En el invierno de 1550, el pintor viajó a Augsburgo llamado por Felipe, y allí empezó a trabajar para él continuamente, como seguiría haciendo hasta el final de sus día. En ese tiempo le suministró unas veinticinco pinturas, grandes y pequeñas, de contenido devoto y profano. Las más célebres son estas poesie basadas en la mitología clásica. La primera de la serie, Venus y Adonis (terminada en 1554, Prado), fue concebida como pareja de la ­Dánae recibiendo la lluvia de oro. La siguieron Perseo y Andrómeda (1556, Wallace Collection, Londres), Diana y Acteón y Diana y Calisto (ambas de 1559, National Gallery of Scotland, Edimburgo) y El rapto de Europa (1562, Isabella Stewart Gardner Museum, Boston).

Frescura y minuciosidad

«La técnica emplea­da en estos lienzos es cada vez más audaz –destaca Hope– y particularmente en las tres últimas la falta de acabado da impresión de espontaneidad y frescura, aunque, como observó Vasari, ese efecto era en realidad fruto de una elaboración lenta y minuciosa. La factura de Tiziano en este periodo tardío, sobre todo en las pinturas que envió a Felipe, ejerció una gran influencia sobre pintores posteriores que tuvieron acceso a la colección ­real española, como Rubens y Ve­lázquez».

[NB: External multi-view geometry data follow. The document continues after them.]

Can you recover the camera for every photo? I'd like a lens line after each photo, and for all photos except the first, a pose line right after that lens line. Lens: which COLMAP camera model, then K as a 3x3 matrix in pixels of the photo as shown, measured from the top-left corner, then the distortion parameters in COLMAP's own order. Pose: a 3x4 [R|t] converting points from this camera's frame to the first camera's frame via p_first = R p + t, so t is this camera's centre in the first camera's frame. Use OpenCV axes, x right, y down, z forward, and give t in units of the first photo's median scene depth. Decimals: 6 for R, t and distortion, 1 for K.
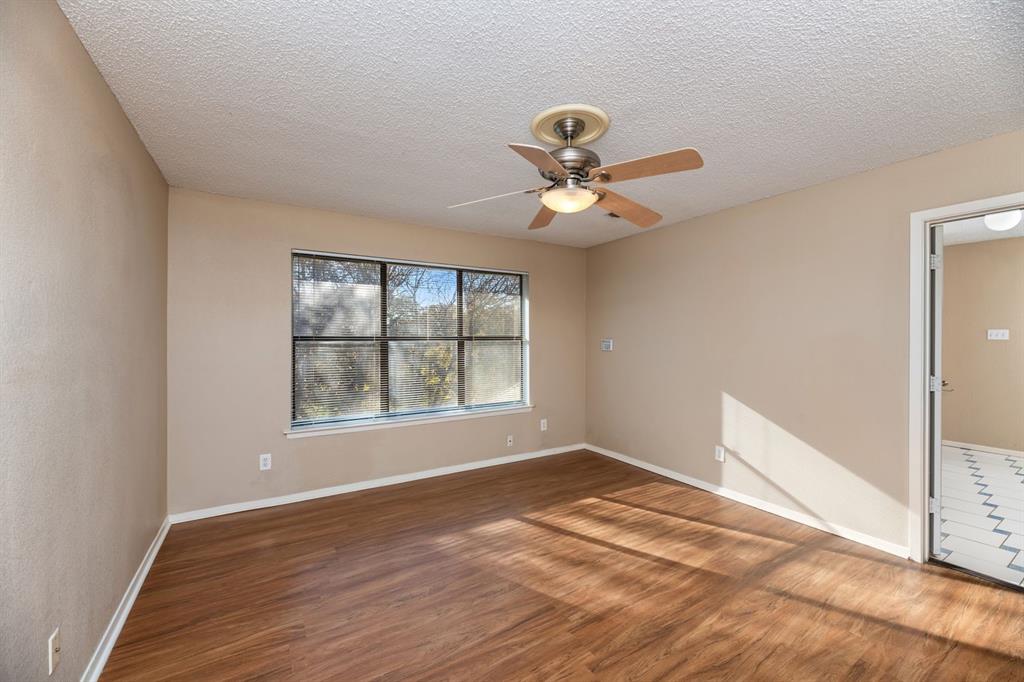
lens RADIAL K [[417.5, 0, 514.2], [0, 417.5, 342.3], [0, 0, 1]] dist [-0.001365, -0.000360]
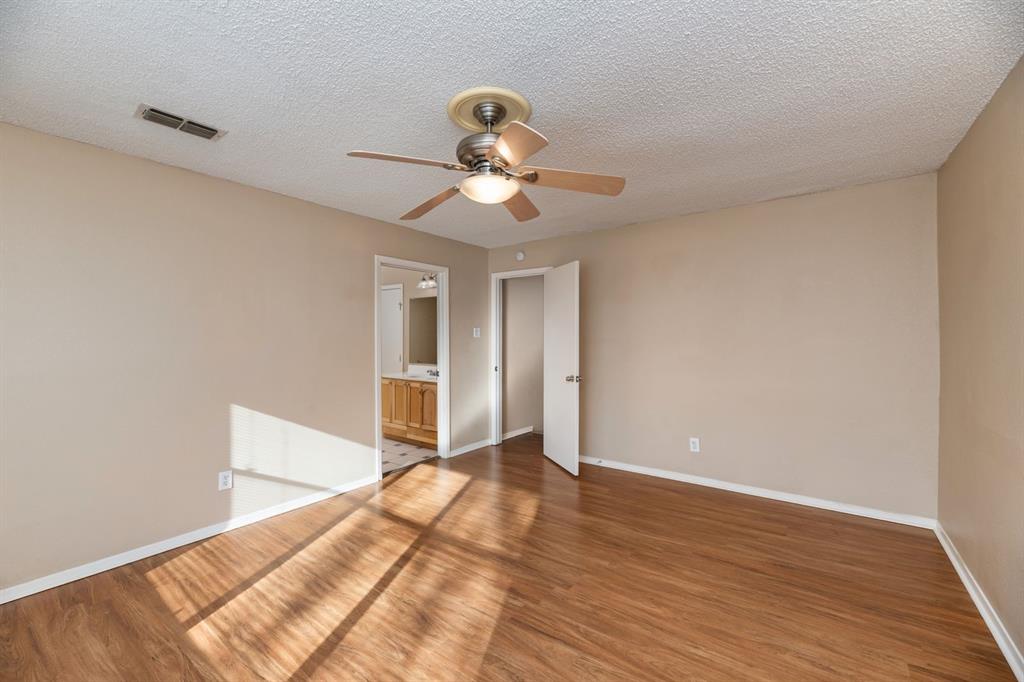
lens RADIAL K [[417.5, 0, 511.7], [0, 417.5, 337.5], [0, 0, 1]] dist [-0.001365, -0.000360]
pose [[-0.394158, -0.000240, 0.919043, -0.593987], [0.003552, 0.999992, 0.001785, -0.009601], [-0.919036, 0.003968, -0.394154, 1.040359]]
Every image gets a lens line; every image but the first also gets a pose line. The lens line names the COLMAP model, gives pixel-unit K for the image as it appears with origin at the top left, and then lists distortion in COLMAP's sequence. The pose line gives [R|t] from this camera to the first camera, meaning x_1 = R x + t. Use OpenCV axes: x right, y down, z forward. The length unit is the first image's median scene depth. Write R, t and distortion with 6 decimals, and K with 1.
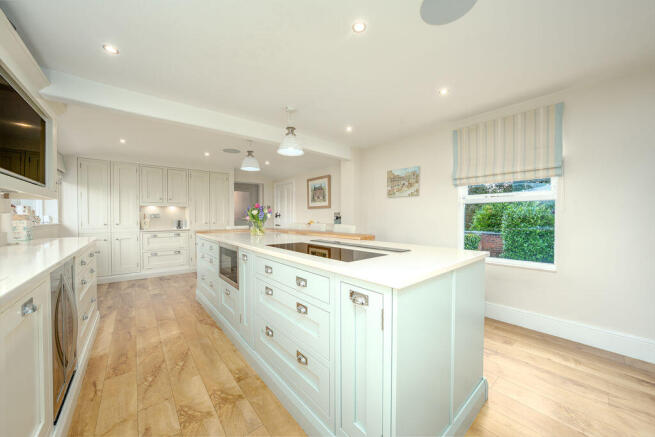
lens RADIAL K [[235.8, 0, 327.2], [0, 235.8, 218.0], [0, 0, 1]] dist [-0.002831, -0.000061]
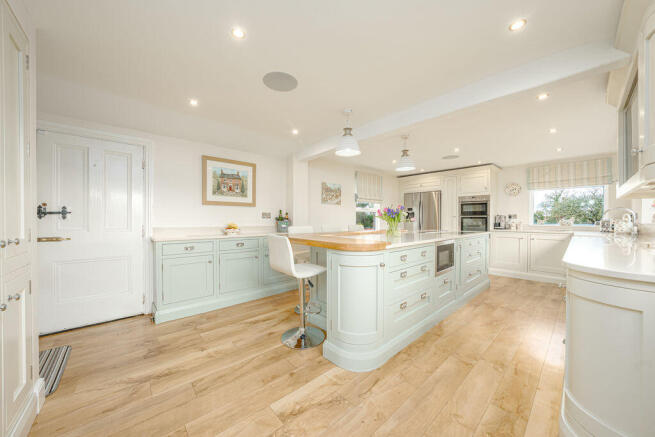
lens RADIAL K [[229.5, 0, 326.8], [0, 229.5, 220.1], [0, 0, 1]] dist [-0.003023, 0.000070]
pose [[-0.037682, -0.003465, 0.999284, -1.001149], [0.002089, 0.999992, 0.003547, -0.000752], [-0.999288, 0.002221, -0.037674, 1.054589]]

Es en las obras destinadas a Felipe II, que tuvo la primacía sobre los servicios del artista desde mediados de la década de 1550, donde se encuentra el mejor testimonio de los ideales artísticos de Tiziano en el último tercio de su carrera. Y es al entusiasmo de los Austrias españoles por su obra a lo que debemos que, a pesar de las enormes pérdidas que padecieron las colecciones reales por incendios y dispersión, el Prado siga teniendo la que es con mucho la colección más extensa y representativa de pinturas de Tiziano, con 43 obras.

Esta muestra está organizada en colaboración con la National Gallery de Londres, las National Galleries of Scotland de Edimburgo y el Isabella Stewart Gardner Museum de Boston.